In contrast with the lavish book(let)s provided with the now complete The Hyperion Schubert Edition, in which there may be five or six pages of explanatory text for a single song, here we had nothing except words and translations; a little about some of these poets would have been welcome, maybe best in Graham Johnson's own voice?

Schafer was a little cool in the first half, but relaxed after the interval, depicting the plight of Mignon with suitable pathos, and warming to Ellen's Songs, one of them the famous Ave Maria. The Shakespeare settings were Who is Sylvia and Hark! Hark! The lark, object lessons in how to retrieve the most hackneyed music with purity of tone and attention to detail.
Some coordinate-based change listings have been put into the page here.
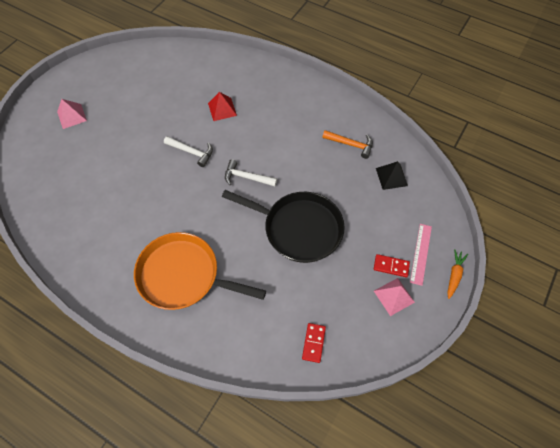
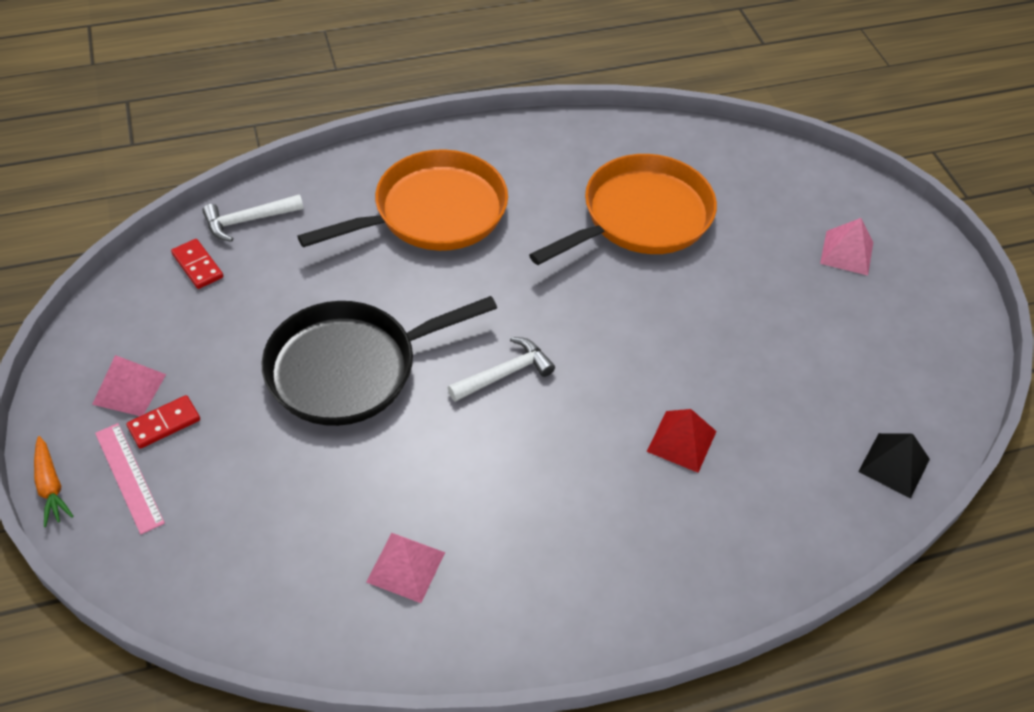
camera: 130 degrees right, 10 degrees down
white hammer [164,136,213,167] -> white hammer moved to [202,195,304,242]
orange hammer [322,130,373,159] -> pink pyramid [366,533,445,603]
black pyramid [376,161,408,190] -> black pyramid moved to [858,433,930,499]
none -> orange pan [529,154,717,265]

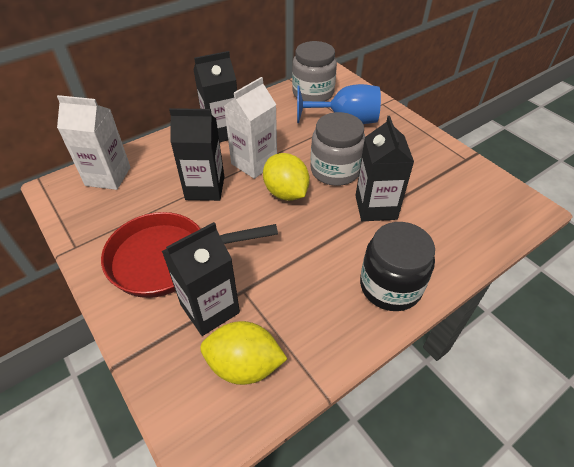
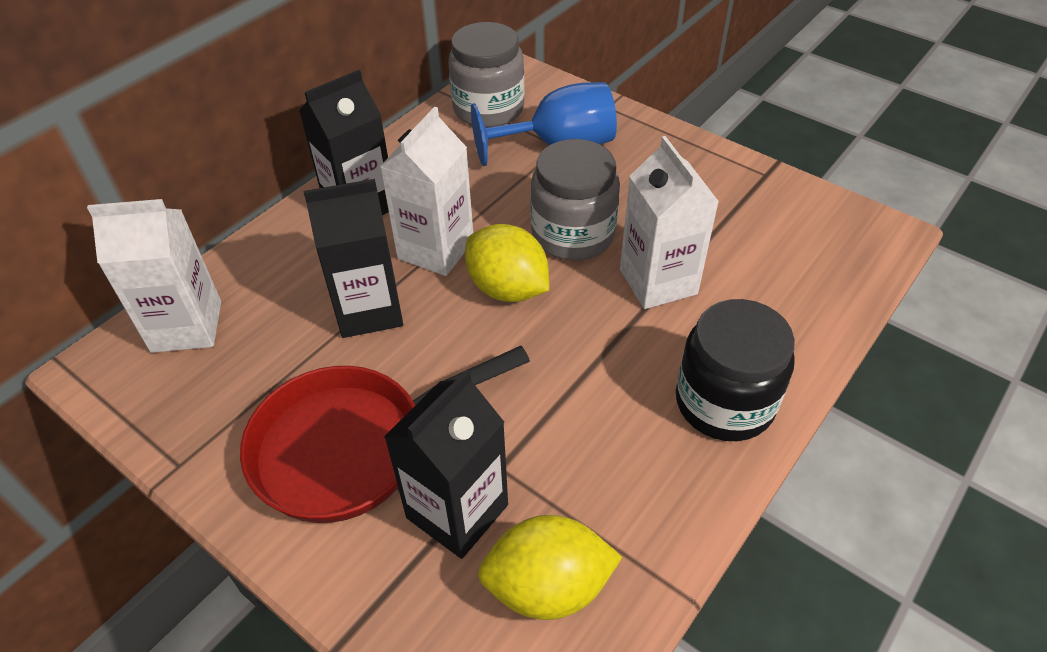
camera: 15 degrees left, 0 degrees up
black carton [355,116,414,221] -> white carton [620,136,719,309]

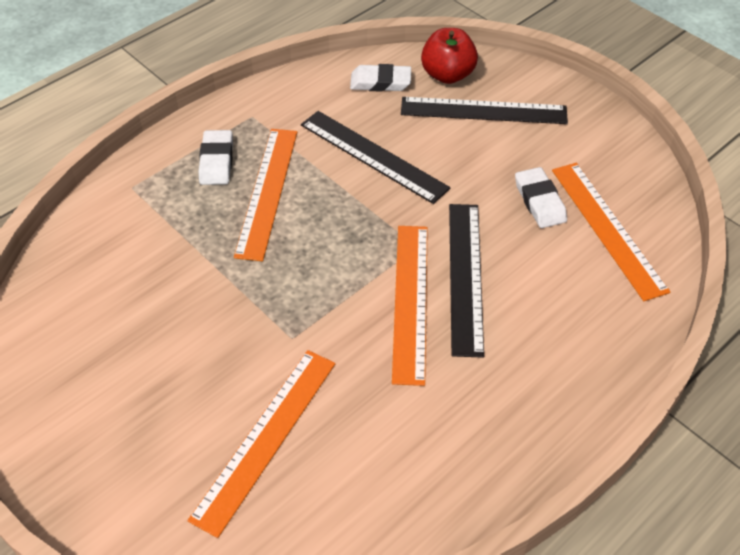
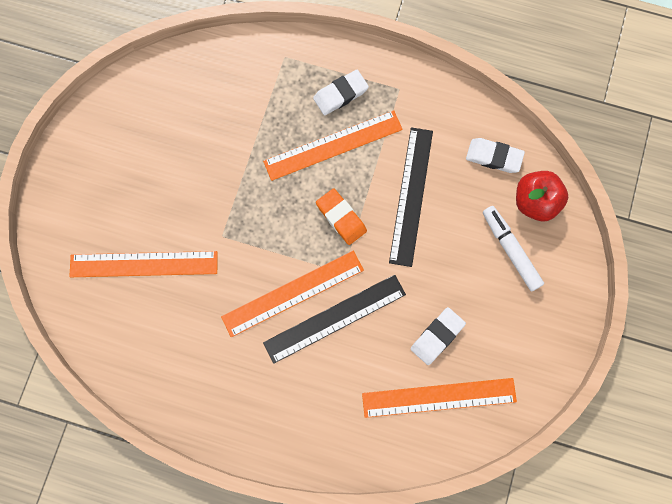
camera: 60 degrees right, 25 degrees up
white eraser [350,64,411,92] -> white eraser turned 45 degrees counterclockwise [466,138,525,173]
black ruler [401,97,568,124] -> white marker [483,206,544,291]
orange ruler [552,163,671,301] -> orange ruler turned 45 degrees clockwise [362,378,517,418]
none -> orange eraser [316,188,367,245]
Graham Johnson was the perfect partner as usual, finding felicities in the accompaniments which elude lesser pianists; he kept things on the move, often following one song with another immediately, perhaps hoping to curb November coughing from the audience, which became unusually disturbing.

Reviewing Christine Schafer's contribution to Hyperion's Vol. 27 CDJ33027 , I wrote:

"- - no present day voice can meet with such ease the ecstatic, high soprano requirement in Der Fluss for 'a highly-placed voice with an ability to spin a line - - piano and pianissimo - - with a blend of formidable bel canto technique and Lieder-singing sensibility'. than Schafer, whom I have admired recently in Straussian operatic coloratura [S&H, March 2000] and in a solo CD of French chansons [DG 459 682-2 *****]

This impression was fully confirmed in her recital, during which I spotted but one note for which she might have been glad of an opportunity for a take 2, had it been a CD recording session.